La guerra tiene reglas. Las reglas de enfrentamiento las dictan las autoridades al mando para describir bajo qué circunstancias las unidades militares pueden hacer uso de la fuerza y en qué grado.

También se supone que tienen que ajustarse a los preceptos básicos del derecho.

El teniente se pasa la mano por la cabeza rapada.

—Caballeros, si les soy sincero, no sé qué pensar. Estoy abierto a sugerencias.

Kemper le clava una mirada severa.

—No es legal —afirma McGraw—. No tenemos por qué obedecer una orden ilegal.

—Imagina que no comunicamos las nuevas reglas de enfrentamiento a los hombres —contesta Lewis—. ¿Qué sucede si nos atacan? ¿Cómo nos defendemos y con qué?

—No voy a disparar contra ciudadanos americanos —responde McGraw con la cara roja—. Juré defenderlos, no asesinarlos, por el amor de Dios. Incluso a la maldita escoria
hippy
.

—Así que dejamos que nos ataquen los perros rabiosos, que nos maten o nos infecten —replica Lewis—. ¿Ésas son tus reglas?

McGraw resopla.

—Pero ¿de cuánta gente estamos hablando?

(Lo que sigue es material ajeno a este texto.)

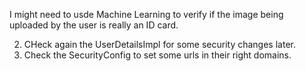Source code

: I might need to usde Machine Learning
to verify if the image being uploaded by the user is really an ID card.

2. CHeck again the UserDetailsImpl for some security changes later.
3. Check the SecurityConfig to set some urls in their right domains.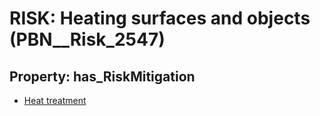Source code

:# RISK: __Heating surfaces and objects__ (PBN__Risk_2547)

## Property: has_RiskMitigation

* [Heat treatment](PBN__Mitigation_377)

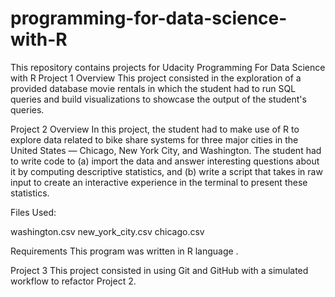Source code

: # programming-for-data-science-with-R
This repository contains projects for Udacity Programming For Data Science with R 
Project 1
Overview
This project consisted in the exploration of a provided database movie rentals in which the student had to run SQL queries and build visualizations to showcase the output of the student's queries.

Project 2
Overview
In this project, the student had to make use of R to explore data related to bike share systems for three major cities in the United States — Chicago, New York City, and Washington. The student had to write code to (a) import the data and answer interesting questions about it by computing descriptive statistics, and (b) write a script that takes in raw input to create an interactive experience in the terminal to present these statistics.



Files Used:

washington.csv
new_york_city.csv
chicago.csv


Requirements
This program was written in R language .

Project 3
This project consisted in using Git and GitHub with a simulated workflow to refactor Project 2.

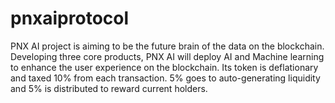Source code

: # pnxaiprotocol

PNX AI project is aiming to be the future brain of the data on the blockchain. Developing three core products, PNX AI will deploy AI and Machine learning to enhance the user experience on the blockchain. Its token is deflationary and taxed 10% from each transaction. 5% goes to auto-generating liquidity and 5% is distributed to reward current holders.

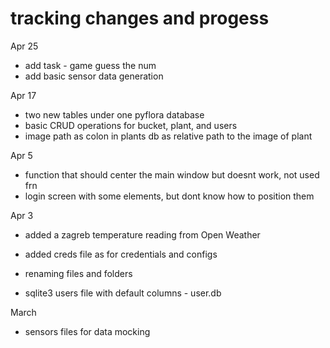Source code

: # tracking changes and progess

Apr 25

- add task - game guess the num
- add basic sensor data generation

Apr 17

- two new tables under one pyflora database
- basic CRUD operations for bucket, plant, and users
- image path as colon in plants db as relative path to the image of plant

Apr 5

- function that should center the main window but doesnt work, not used frn
- login screen with some elements, but dont know how to position them

Apr 3

- added a zagreb temperature reading from Open Weather
- added creds file as for credentials and configs
- renaming files and folders

- sqlite3 users file with default columns
       - user.db

March

- sensors files for data mocking
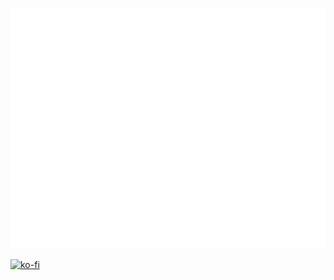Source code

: ![Metrics](/github-metrics.svg) 

[![ko-fi](https://ko-fi.com/img/githubbutton_sm.svg)](https://ko-fi.com/O4O01E0UWO)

Nos podemos ocupar de unos cuantos a la vez sin tener que matar a nadie. No hay mucha gente que se convierta en perro rabioso. Es un hecho excepcional.

—Si eso es cierto —interviene Ruiz—, entonces ¿por qué hemos recibido esos informes de ataques a unidades del ejército por parte de los perros rabiosos?

Nadie tiene la respuesta a la pregunta.

—¿No os habéis preguntado por qué Estados Unidos se ha visto obligado a retirar los efectivos de casi todas las bases militares que tiene repartidas por el mundo? —continúa Ruiz—. Tenemos… ¿Cuántas? ¿Más de setecientas bases? ¿Es que no había más de doscientos cincuenta mil efectivos en el extranjero, sólo del Ejército de Tierra? Pensadlo. Casi todos han regresado a casa.

—Hay algo que no nos cuentan —contesta Lewis—. Tenedlo por seguro. Eso está más claro que el agua.

—Tenemos un conocimiento de la situación muy limitado —afirma Bowman.

—¿Y qué pasa luego, señor? —pregunta Ruiz—. Suponga que disparamos a alguien que, de todas todas, intenta matarnos. ¿Qué pasa después, una vez termine la epidemia? ¿Se nos acusará de asesinato en un consejo de guerra o qué? ¿Podrían hacerlo?

—Van a morir de todos modos —manifiesta Lewis.